Proceedings of the MultiLing 2017 Workshop on Summarization and Summary Evaluation Across Source Types and Genres | 2017
Marina Litvak; Natalia Vanetik
Query-based text summarization is aimed at extracting essential information that answers the query from original text. The answer is presented in a minimal, often predefined, number of words. In this paper we introduce a new unsupervised approach for query-based extractive summarization, based on the minimum description length (MDL) principle that employs Krimp compression algorithm (Vreeken et al., 2011).
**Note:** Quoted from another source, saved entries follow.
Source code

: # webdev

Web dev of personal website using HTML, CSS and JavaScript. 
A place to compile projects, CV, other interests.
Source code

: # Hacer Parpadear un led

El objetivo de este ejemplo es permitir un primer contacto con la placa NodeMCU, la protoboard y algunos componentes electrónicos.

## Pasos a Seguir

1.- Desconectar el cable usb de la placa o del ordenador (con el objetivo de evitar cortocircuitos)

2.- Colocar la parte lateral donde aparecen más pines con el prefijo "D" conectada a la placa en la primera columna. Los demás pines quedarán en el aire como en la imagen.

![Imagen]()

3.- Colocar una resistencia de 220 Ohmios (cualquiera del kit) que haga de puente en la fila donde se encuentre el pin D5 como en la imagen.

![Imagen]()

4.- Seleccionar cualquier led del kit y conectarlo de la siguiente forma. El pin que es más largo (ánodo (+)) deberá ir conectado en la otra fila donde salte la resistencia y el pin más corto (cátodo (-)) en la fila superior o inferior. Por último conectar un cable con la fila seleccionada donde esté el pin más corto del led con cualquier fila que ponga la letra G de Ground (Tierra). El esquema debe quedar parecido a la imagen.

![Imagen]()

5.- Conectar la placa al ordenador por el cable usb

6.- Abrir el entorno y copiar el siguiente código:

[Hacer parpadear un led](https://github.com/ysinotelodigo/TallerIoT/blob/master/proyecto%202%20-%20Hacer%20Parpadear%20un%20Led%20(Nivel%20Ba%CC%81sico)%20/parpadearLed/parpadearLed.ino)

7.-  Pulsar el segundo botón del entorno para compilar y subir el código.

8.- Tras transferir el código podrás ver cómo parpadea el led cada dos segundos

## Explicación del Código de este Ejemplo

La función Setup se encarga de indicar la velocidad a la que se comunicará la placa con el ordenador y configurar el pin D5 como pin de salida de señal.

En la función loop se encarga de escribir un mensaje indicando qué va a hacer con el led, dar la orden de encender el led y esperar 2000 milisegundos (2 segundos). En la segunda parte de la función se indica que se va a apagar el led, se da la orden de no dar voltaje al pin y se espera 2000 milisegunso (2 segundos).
The key idea of our approach is to select frequent word sets related to a given query that compress document sentences better and therefore describe the document better. A summary is extracted by selecting sentences that best cover query-related frequent word sets. The approach is evaluated based on the DUC 2005 and DUC 2006 datasets which are specifically designed for query-based summarization (DUC, 2005 2006). It competes with the best results.